*** Given information ***
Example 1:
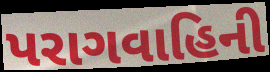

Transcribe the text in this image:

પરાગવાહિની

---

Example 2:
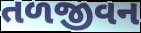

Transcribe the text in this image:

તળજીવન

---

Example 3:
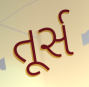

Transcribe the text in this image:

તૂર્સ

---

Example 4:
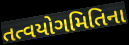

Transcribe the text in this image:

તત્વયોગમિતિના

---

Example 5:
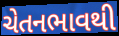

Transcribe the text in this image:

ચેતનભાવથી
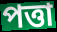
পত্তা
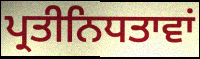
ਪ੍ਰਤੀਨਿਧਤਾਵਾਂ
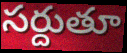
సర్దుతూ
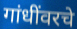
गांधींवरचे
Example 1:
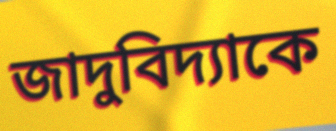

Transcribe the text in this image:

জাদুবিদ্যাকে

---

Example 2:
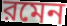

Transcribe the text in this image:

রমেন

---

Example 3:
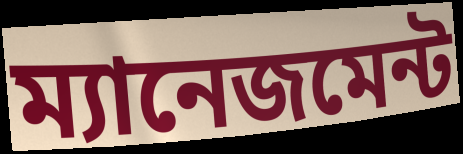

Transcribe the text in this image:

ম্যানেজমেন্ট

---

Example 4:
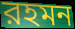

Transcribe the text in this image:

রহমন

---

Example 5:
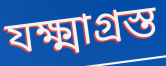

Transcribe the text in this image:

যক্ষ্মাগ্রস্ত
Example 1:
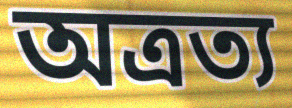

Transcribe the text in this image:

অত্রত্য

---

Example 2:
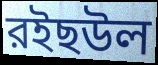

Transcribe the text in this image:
***
Exercise: Please give the entries again word for word, without any pictures.

Your response:
Example 1:

Transcribe the text in this image:

પરાગવાહિની

---

Example 2:

Transcribe the text in this image:

તળજીવન

---

Example 3:

Transcribe the text in this image:

તૂર્સ

---

Example 4:

Transcribe the text in this image:

તત્વયોગમિતિના

---

Example 5:

Transcribe the text in this image:

ચેતનભાવથી
পত্তা
ਪ੍ਰਤੀਨਿਧਤਾਵਾਂ
సర్దుతూ
गांधींवरचे
Example 1:

Transcribe the text in this image:

জাদুবিদ্যাকে

---

Example 2:

Transcribe the text in this image:

রমেন

---

Example 3:

Transcribe the text in this image:

ম্যানেজমেন্ট

---

Example 4:

Transcribe the text in this image:

রহমন

---

Example 5:

Transcribe the text in this image:

যক্ষ্মাগ্রস্ত
Example 1:

Transcribe the text in this image:

অত্রত্য

---

Example 2:

Transcribe the text in this image:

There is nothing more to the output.